I nodded. “Unless you were going to swallow the barrel. She probably stole it from him.”
“So did she get it from him three months ago? Could she have hidden it that long?”
“No,” I said.
I’d failed again. I was being stupid, again. I feared I’d never smarten up no matter what was on the line. I was still going at this all wrong.
“She got it from him right before she came to see me. She stopped at his place first.”
I held up the little plastic purple house that looked like it belonged to a board game. I showed it to Dell.
“You ever seen something like this before?”
He had. He had a lot of contacts. He was involved with a lot of crooked deals and a few legit ones. He told me he’d seen this in a shop window on Main Street. It went along with a raffle. You fill out the paperwork and your name goes into a box for a drawing. He couldn’t remember what you won and he couldn’t remember the name of the business.
It didn’t matter. I thought I knew. I drove up Main Street until I found the right storefront. I parked and walked around back to the separate apartment behind the shop. Two windows bordered the back door. One to the left and one to the right. The left was new, with a plastic-frame screen instead of wood like the others.
Emily hadn’t known about any secret key stashed under a rock in the family yard. She’d visited here three months ago and smashed a window in. She’d come back before seeing me and gotten the gun. This is where she’d gotten the little house.

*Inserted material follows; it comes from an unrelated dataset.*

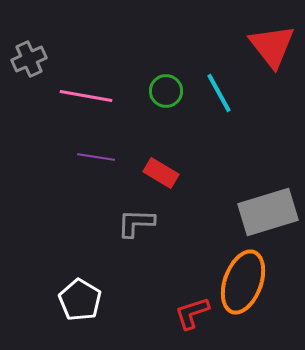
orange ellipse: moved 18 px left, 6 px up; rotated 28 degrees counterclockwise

It’s where she found a small gun and thought its power might help her to discover the answer to the question that haunted and tainted her life. It’s where she fell into bed with a man and whispered in his ear that her dead mother was asking for his help. It’s where the father of her baby lived.
–
I’d never been much of a burglar but I didn’t have to be. The new window was open. I slid it open and climbed inside.
John Acton—Remember, Acton means action for your Home Buying Needs!—lay naked in his bathtub with an X-Acto blade pressed to his wrists. He glanced up at me as I entered but said nothing. Emily’s death had given him the idea. There were hesitation cuts all up and down his forearms. It looked like he’d been trying to slash his wrists for days, but he wasn’t nearly as strong or single-minded as she had been.
He let the blade slip from his fingers and started to cry.
I closed the toilet lid and sat and listened to him weep. I lit a cigarette and smoked and stared at him, noting the half-moon scars on his chest and back made by a fierce woman who liked to cause her men to bleed.